Exercise goal
Each record is to be printed again precisely as it reads.

Data provided

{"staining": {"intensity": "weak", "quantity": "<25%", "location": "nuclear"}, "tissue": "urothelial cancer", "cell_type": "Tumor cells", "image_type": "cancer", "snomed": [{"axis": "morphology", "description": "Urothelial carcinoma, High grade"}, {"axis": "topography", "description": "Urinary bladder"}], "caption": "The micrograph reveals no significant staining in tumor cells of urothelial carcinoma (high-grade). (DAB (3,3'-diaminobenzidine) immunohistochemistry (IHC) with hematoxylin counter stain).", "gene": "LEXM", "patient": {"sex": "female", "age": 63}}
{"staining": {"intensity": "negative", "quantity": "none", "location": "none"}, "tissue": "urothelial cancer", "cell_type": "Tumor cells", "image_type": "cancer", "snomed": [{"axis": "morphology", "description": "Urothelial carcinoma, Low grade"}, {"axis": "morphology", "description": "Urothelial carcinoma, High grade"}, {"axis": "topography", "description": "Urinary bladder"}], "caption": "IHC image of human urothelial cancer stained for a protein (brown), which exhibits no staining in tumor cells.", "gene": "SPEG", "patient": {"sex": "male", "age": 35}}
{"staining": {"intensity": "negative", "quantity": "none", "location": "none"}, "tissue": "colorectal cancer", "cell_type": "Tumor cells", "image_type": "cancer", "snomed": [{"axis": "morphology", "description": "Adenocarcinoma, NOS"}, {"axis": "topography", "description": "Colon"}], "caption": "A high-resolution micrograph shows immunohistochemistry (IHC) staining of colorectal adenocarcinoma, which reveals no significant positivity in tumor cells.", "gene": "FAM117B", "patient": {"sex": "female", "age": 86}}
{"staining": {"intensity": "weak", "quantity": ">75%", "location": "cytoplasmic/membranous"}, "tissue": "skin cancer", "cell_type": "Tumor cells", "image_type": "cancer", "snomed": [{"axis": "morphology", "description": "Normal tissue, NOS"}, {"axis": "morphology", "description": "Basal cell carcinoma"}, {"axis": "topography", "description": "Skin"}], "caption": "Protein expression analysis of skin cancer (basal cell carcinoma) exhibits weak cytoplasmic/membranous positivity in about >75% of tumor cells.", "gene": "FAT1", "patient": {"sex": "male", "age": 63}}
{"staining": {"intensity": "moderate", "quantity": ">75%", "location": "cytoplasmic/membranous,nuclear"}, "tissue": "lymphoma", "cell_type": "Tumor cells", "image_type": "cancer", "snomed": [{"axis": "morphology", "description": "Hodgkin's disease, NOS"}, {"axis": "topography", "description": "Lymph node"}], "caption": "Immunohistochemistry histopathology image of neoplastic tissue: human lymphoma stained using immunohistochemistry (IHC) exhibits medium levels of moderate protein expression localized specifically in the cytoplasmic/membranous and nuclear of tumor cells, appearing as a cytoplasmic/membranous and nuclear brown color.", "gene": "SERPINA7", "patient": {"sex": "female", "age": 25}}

Output of the exercise
{"staining": {"intensity": "weak", "quantity": "<25%", "location": "nuclear"}, "tissue": "urothelial cancer", "cell_type": "Tumor cells", "image_type": "cancer", "snomed": [{"axis": "morphology", "description": "Urothelial carcinoma, High grade"}, {"axis": "topography", "description": "Urinary bladder"}], "caption": "The micrograph reveals no significant staining in tumor cells of urothelial carcinoma (high-grade). (DAB (3,3'-diaminobenzidine) immunohistochemistry (IHC) with hematoxylin counter stain).", "gene": "LEXM", "patient": {"sex": "female", "age": 63}}
{"staining": {"intensity": "negative", "quantity": "none", "location": "none"}, "tissue": "urothelial cancer", "cell_type": "Tumor cells", "image_type": "cancer", "snomed": [{"axis": "morphology", "description": "Urothelial carcinoma, Low grade"}, {"axis": "morphology", "description": "Urothelial carcinoma, High grade"}, {"axis": "topography", "description": "Urinary bladder"}], "caption": "IHC image of human urothelial cancer stained for a protein (brown), which exhibits no staining in tumor cells.", "gene": "SPEG", "patient": {"sex": "male", "age": 35}}
{"staining": {"intensity": "negative", "quantity": "none", "location": "none"}, "tissue": "colorectal cancer", "cell_type": "Tumor cells", "image_type": "cancer", "snomed": [{"axis": "morphology", "description": "Adenocarcinoma, NOS"}, {"axis": "topography", "description": "Colon"}], "caption": "A high-resolution micrograph shows immunohistochemistry (IHC) staining of colorectal adenocarcinoma, which reveals no significant positivity in tumor cells.", "gene": "FAM117B", "patient": {"sex": "female", "age": 86}}
{"staining": {"intensity": "weak", "quantity": ">75%", "location": "cytoplasmic/membranous"}, "tissue": "skin cancer", "cell_type": "Tumor cells", "image_type": "cancer", "snomed": [{"axis": "morphology", "description": "Normal tissue, NOS"}, {"axis": "morphology", "description": "Basal cell carcinoma"}, {"axis": "topography", "description": "Skin"}], "caption": "Protein expression analysis of skin cancer (basal cell carcinoma) exhibits weak cytoplasmic/membranous positivity in about >75% of tumor cells.", "gene": "FAT1", "patient": {"sex": "male", "age": 63}}
{"staining": {"intensity": "moderate", "quantity": ">75%", "location": "cytoplasmic/membranous,nuclear"}, "tissue": "lymphoma", "cell_type": "Tumor cells", "image_type": "cancer", "snomed": [{"axis": "morphology", "description": "Hodgkin's disease, NOS"}, {"axis": "topography", "description": "Lymph node"}], "caption": "Immunohistochemistry histopathology image of neoplastic tissue: human lymphoma stained using immunohistochemistry (IHC) exhibits medium levels of moderate protein expression localized specifically in the cytoplasmic/membranous and nuclear of tumor cells, appearing as a cytoplasmic/membranous and nuclear brown color.", "gene": "SERPINA7", "patient": {"sex": "female", "age": 25}}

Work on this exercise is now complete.